Os manifestantes percorreram a maior cidade da Austrália, cantando “Não consigo respirar” - as últimas palavras de Floyd, mas também de David Dungay, um aborígene de 26 anos que morreu numa prisão de Sydney em 2015, quando estava a ser detido por cinco guardas.

Os manifestantes empunhavam cartazes onde se lia “Black Lives Mater” (As vidas dos negros têm importância), “Aboriginal Lives Mater” (As vidas dos aborígenes têm importância), “White Silence is Violence” (O silêncio branco é violência), além de frases como “Estamos aqui porque vocês não estão”, acompanhadas de imagens de Floyd e Dungay.

Cerca de 2.000 manifestantes reuniram-se na cidade de Perth, na costa oeste da Austrália, na noite de segunda-feira para protestar pacificamente pela morte de Floyd e há comícios planeados para outras cidades australianas durante esta semana.

Um deputado australiano indígena pediu aos governos que usem a morte de Floyd como uma oportunidade para reduzir as mortes de indígenas sob custódia.

Linda Burney, porta-voz da oposição dos australianos indígenas, defendeu que mais de 430 indígenas morreram sob custódia da polícia australiana desde 1991.

“Acho que devemos usar este caso (dos EUA) como uma oportunidade”, disse Burney à Australian Broadcasting Corp., referindo-se à morte de Floyd.

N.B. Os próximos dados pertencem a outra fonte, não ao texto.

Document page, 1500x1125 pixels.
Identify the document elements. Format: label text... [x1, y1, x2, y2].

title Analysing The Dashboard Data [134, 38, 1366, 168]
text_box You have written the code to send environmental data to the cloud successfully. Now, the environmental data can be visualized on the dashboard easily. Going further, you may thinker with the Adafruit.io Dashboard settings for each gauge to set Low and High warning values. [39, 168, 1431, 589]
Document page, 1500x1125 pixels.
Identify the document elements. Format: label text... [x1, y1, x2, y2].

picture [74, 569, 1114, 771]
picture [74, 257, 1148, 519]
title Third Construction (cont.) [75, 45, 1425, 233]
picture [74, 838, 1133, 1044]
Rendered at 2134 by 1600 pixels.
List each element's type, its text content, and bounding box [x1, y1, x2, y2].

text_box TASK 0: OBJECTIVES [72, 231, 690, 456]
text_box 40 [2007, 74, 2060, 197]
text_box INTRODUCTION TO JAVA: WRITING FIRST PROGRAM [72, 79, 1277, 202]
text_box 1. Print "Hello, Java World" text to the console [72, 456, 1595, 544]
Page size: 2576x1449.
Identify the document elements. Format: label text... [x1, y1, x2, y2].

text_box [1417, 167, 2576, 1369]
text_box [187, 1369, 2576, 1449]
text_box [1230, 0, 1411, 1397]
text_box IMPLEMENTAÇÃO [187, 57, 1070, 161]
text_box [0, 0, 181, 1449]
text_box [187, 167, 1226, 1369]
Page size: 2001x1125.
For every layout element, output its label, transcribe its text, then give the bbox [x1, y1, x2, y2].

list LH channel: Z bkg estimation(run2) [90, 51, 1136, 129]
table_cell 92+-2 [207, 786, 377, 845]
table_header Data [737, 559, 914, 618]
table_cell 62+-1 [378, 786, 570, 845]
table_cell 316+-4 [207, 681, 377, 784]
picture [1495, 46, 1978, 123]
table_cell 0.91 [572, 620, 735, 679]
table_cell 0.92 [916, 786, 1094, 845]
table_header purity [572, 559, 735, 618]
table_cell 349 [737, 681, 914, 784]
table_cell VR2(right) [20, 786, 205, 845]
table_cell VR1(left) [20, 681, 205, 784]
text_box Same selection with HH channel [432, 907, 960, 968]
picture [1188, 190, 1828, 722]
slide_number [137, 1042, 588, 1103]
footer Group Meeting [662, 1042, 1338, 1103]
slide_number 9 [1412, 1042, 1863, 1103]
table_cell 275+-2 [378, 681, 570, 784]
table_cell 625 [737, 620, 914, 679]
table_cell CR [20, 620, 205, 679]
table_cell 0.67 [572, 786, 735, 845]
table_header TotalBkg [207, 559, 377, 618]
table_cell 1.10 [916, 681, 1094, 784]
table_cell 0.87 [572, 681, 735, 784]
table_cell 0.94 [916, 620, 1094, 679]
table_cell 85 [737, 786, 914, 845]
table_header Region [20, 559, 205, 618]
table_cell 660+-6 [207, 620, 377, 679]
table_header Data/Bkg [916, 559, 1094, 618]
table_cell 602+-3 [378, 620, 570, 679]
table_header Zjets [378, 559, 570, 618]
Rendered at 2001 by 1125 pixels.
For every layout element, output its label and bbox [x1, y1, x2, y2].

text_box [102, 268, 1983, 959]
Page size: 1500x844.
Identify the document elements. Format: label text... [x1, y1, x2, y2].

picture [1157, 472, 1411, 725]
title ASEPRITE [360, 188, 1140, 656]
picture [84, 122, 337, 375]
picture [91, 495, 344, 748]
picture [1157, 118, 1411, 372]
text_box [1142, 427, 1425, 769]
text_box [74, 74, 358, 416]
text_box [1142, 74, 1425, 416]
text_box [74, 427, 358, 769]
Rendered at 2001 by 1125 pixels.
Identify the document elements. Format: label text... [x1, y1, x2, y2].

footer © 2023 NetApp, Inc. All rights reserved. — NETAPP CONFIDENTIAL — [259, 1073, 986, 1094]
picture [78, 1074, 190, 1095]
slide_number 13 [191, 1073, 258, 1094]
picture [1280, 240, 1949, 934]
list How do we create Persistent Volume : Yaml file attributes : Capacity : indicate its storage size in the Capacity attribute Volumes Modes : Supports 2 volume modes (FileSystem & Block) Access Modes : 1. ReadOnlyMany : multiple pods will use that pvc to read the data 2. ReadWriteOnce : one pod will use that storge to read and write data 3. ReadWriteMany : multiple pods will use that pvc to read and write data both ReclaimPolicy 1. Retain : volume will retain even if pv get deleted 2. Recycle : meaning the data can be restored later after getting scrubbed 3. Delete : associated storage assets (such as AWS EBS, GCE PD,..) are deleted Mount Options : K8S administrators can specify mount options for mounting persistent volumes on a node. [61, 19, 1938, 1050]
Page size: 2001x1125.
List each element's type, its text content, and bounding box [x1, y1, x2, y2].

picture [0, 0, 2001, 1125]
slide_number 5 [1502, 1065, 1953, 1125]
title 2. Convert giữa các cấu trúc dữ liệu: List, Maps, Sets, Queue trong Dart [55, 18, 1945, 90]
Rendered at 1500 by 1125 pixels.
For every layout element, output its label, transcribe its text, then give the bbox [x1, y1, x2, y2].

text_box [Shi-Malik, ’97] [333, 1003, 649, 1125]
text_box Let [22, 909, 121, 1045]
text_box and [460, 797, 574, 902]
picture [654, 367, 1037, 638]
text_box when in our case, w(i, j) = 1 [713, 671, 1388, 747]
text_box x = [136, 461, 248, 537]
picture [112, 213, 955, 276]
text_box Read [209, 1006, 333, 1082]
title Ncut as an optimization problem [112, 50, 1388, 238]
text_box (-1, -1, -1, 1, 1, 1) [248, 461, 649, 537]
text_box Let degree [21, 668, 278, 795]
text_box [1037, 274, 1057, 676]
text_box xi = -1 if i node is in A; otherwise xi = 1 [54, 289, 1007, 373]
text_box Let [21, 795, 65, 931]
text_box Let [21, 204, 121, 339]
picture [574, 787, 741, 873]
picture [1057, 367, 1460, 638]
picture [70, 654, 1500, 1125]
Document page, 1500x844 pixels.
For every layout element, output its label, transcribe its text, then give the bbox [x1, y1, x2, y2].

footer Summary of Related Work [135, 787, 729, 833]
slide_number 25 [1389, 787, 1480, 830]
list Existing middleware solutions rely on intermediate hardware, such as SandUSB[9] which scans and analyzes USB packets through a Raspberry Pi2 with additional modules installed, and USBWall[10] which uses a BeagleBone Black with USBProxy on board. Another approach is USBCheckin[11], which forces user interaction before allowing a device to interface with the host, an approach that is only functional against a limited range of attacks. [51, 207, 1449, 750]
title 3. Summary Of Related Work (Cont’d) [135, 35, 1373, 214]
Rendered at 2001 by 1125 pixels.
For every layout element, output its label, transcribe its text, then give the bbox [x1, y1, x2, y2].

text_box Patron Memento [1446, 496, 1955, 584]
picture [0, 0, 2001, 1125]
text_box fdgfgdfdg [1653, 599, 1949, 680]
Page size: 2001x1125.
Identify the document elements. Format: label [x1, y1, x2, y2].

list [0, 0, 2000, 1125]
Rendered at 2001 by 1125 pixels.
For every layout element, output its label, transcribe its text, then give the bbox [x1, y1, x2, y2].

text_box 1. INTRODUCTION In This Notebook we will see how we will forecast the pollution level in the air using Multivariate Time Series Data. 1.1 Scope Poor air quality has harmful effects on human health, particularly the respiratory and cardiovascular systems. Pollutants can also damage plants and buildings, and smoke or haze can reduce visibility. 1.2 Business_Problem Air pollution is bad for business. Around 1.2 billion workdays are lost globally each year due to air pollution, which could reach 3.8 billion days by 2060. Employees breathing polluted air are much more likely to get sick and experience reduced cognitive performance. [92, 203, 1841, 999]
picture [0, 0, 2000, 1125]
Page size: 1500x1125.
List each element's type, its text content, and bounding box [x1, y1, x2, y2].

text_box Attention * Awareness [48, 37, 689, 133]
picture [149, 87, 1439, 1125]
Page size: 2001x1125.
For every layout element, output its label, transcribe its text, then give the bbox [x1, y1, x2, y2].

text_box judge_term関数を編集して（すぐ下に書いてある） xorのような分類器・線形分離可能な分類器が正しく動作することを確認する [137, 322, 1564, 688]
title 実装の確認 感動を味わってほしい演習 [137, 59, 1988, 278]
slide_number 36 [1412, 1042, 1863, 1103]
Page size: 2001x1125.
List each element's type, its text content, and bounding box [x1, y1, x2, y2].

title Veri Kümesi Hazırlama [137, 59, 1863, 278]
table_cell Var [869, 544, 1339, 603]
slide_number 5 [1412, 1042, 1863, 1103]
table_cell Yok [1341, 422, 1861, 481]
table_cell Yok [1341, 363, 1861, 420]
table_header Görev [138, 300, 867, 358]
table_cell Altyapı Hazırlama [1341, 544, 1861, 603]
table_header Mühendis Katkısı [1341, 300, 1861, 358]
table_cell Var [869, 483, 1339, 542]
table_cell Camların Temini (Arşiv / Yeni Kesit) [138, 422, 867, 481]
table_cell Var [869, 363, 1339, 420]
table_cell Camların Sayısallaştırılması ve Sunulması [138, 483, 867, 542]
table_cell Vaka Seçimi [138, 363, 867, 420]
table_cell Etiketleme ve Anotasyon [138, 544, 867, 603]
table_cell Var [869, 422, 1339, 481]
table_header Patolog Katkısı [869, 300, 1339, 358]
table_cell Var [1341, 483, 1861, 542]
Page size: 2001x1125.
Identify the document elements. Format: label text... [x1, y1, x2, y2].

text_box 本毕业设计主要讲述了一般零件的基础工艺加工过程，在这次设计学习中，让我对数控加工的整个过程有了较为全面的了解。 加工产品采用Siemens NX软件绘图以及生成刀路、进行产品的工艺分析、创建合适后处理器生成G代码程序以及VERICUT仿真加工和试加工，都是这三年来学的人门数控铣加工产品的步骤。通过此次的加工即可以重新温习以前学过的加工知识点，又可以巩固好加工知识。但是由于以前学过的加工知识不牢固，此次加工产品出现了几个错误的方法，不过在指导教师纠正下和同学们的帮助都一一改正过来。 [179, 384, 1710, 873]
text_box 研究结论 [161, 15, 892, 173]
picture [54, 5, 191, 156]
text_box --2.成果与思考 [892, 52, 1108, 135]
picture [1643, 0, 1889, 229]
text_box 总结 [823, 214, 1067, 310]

“Quer gostemos ou não, não é preciso muito para o racismo sair do ventre deste país”.

Entretanto, vários líderes africanos têm-se manifestado sobre o assassinato de Floyd.

“Não pode ser correto que, no século XXI, os Estados Unidos, um grande bastião da democracia, continue a enfrentar o problema do racismo sistémico”, disse a Presidente do Gana, Nana Akufo-Addo, em comunicado, acrescentando que negros de todo o mundo ficaram chocados e perturbados.

O líder da oposição queniana e ex-primeiro-ministro Pinor Raila Odinga orou pelos EUA, pedindo “justiça e liberdade para todos os seres humanos que chamam à América o seu país”.

Na Europa, na segunda-feira, milhares de pessoas espalharam-se pelas ruas de Amesterdão para denunciar a brutalidade policial, e manifestantes em Paris pediram ao Governo francês que levasse a violência policial mais a sério, mostrando cartazes onde se lia “O racismo está a sufocar-nos”.